Last Sunday in the New York Times

March 5th, 2013 § 0 comments § permalink

The NYT Sunday Review’s opinion pages featured a thoughtful call to action by Olivier Guez, “Are There Any Europeans Left?” It’s the second piece by Guez I’ve translated, after last spring’s “Voting for Yesterday in France,” and the first time I’ve worked on the same author twice for the Gray Lady. Guez is an insightful and informed observer whose slightly sardonic tone is suited to his style of cultural critique. When he says

In important ways, the Europe of 1913 was more cosmopolitan and European than the Europe of today. Ideas and nationalities mingled and converged in a hotbed of creativity. That year saw the height of Futurism, the beginnings of abstraction in Picasso and Braque, the debut of Stravinsky’s “Rite of Spring,” the publication of “Swann’s Way” by Proust. Collaborations to uncover science’s deepest secrets jumped borders easily. The architecture of imperial Austria and republican France found imitators in smaller gems of cities throughout Central and Southern Europe; they were called Little Vienna or Little Paris.

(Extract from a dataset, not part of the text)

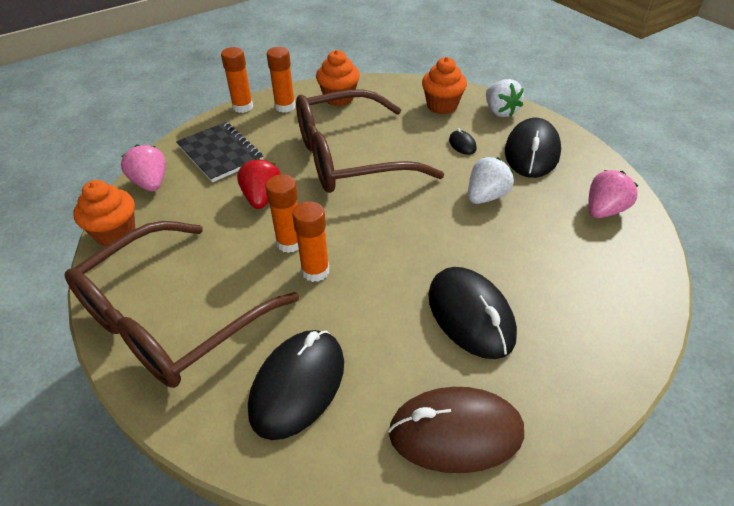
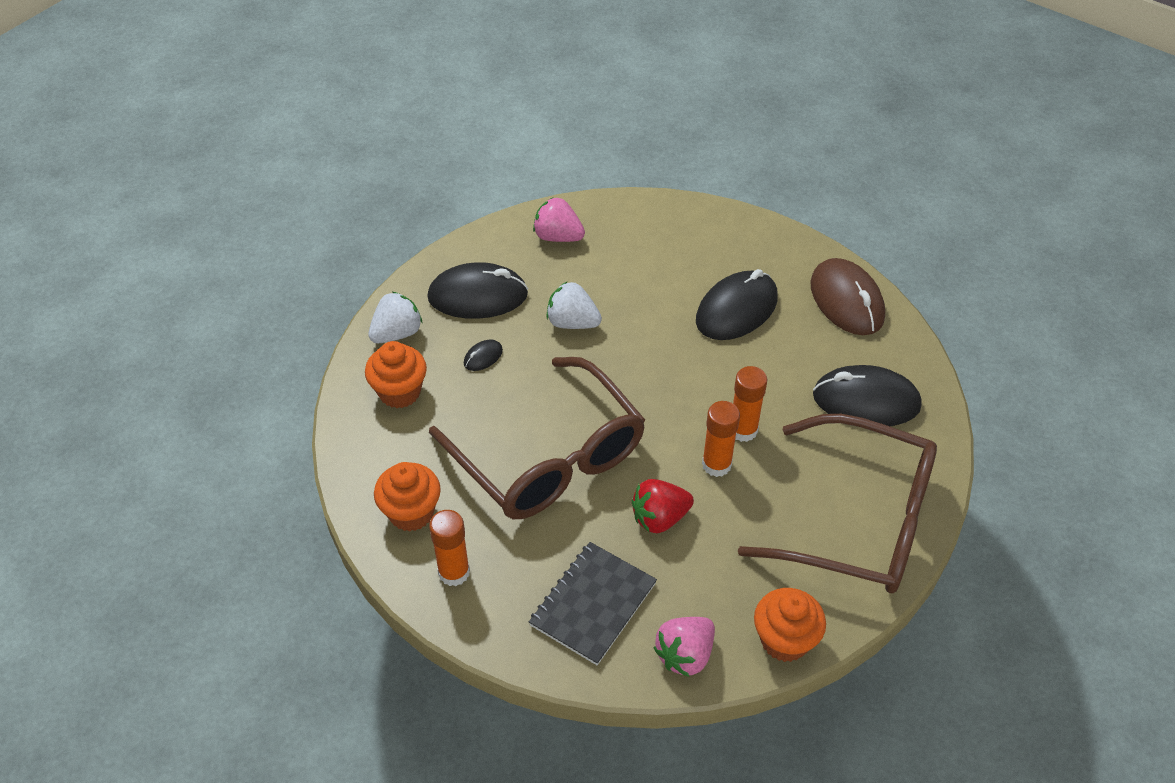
camera: 110 degrees left, 5 degrees up
(243, 107) = (471, 628): orange glue stick -> none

And there were large communities of cosmopolitan expatriates — “passeurs” between cultures, notably urbanized Jews, as well as German minorities, scattered throughout Central and Eastern Europe. Though prejudice ran deep and they were harshly mistreated in many places, in others they could identify as citizens of a broader European group, not merely the land they inhabited, and aspire to respect and comfort.

I am reminded of an essay by Roland Jaccard–nihilist, diarist, and disciple of Cioran–one of a handful of his I translated for Absinthe four years ago, in their 11th issue. It briefly sketched the life of Anton Kuh, Viennese feuilletoniste, and ended with the line:

If there is a crime for which I would have liked Hitler judged, it is precisely this: for killing the Viennese spirit.

Which in turn echoes Karl Kraus, who when asked about Hitler had famously “nothing to say.”